Read Piranha Assignment Online
Authors: Austin Camacho
Herrera wandered among the trucks, helping with some of the heavier supplies. He stopped in mid-lift when a Jeep skidded to a halt at the motor pool gate. A lone worker jumped out and scrambled in, running to Bastidas. He babbled hysterically. Bastidas jumped down from the truck and backhanded him. Herrera sprang to his boss' side. Bastidas spoke without preamble.
“The Yankees have escaped. Take some men. Take all the men. Comb the woods. Find them. Now!”
“Captain, please.” Herrera looked down like a schoolboy contradicting a teacher. “You are a genius, but I know this jungle. And I know these people.”
“What are you saying?” Bastidas asked, closing his eyes and fighting for control.
“Captain, forgive me but you have underestimated these people. The hunt through the city taught me to respect the girl. We sent Varilla to take care of Stark. He didn't come
back. Now they have escaped from straight jackets. If we send men into these deep woods after them they will die, one by one.”
“Are you saying we should let them go?”
“No, Captain, but we must be smart. Let the men finish their work. Give me ten men as beaters. We can find them in the copter, direct the beaters and let my guards, the beasts, do the dirty work.”
“Can we spare the fuel?” Bastidas asked in a lowered voice. “That copter is our only way off The Piranha. We must be able to reach the shore or we'll die with the crew.”
“I've figured the fuel very carefully, with a good safety margin,” Herrera said, smiling under the long mustache. “There is no danger. And this way you can watch the end.”

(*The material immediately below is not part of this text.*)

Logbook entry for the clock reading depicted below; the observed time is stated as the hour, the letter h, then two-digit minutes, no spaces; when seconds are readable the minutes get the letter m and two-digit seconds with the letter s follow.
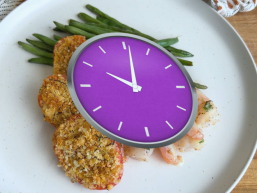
10h01
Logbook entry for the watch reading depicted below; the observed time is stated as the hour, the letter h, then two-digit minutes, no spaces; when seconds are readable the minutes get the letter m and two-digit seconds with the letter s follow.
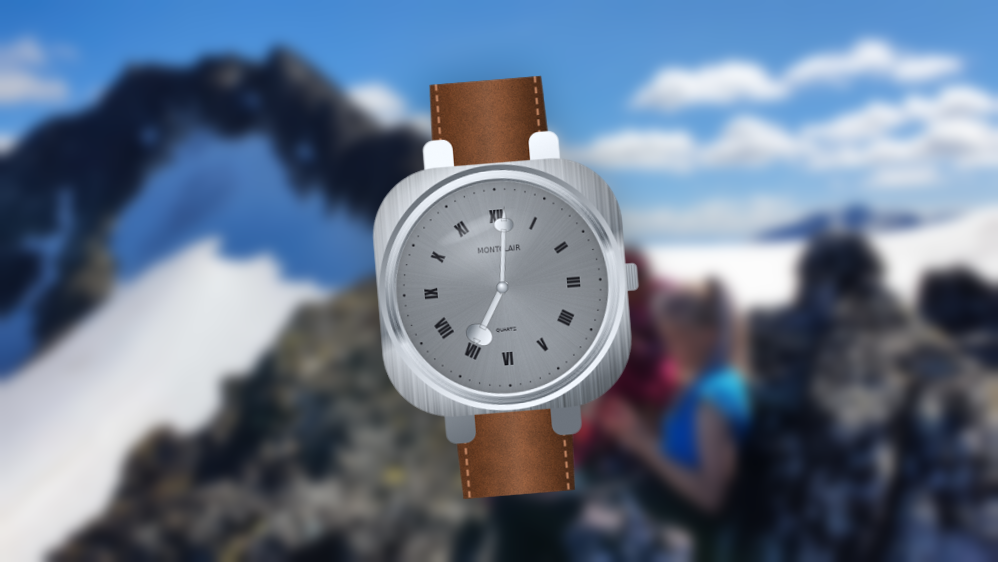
7h01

A vine snatched at Morgan's arm and he yanked free. Yesterday's water splashed on his head and down his neck. In the three tiered jungle, rainwater hung on the broad leaves forever it seemed. Morgan moved at a steady pace, using his seven inch Randall fighting knife as a machete to help clear the way. He was no longer approaching the motor pool. Now he was driving toward Felicity, following her psychic homing beacon.
He found himself at the base of a jungle giant, a massive tree that held off its neighbors. A single shaft of light broke through and he stood in it, chest heaving, to get his bearings. His clothes clung like leeches to his skin. It was quiet, his passing having scared the jungle life away. As he regained his breath he could hear the birds returning, the small animals going about their business of survival. These were the sounds, the smells, the feelings of his past.
Home.
“Come on down, Red.”
Felicity dropped out of the tree onto her hands and feet. When she briefly hugged him, he saw bits of leaf and bark in her hair.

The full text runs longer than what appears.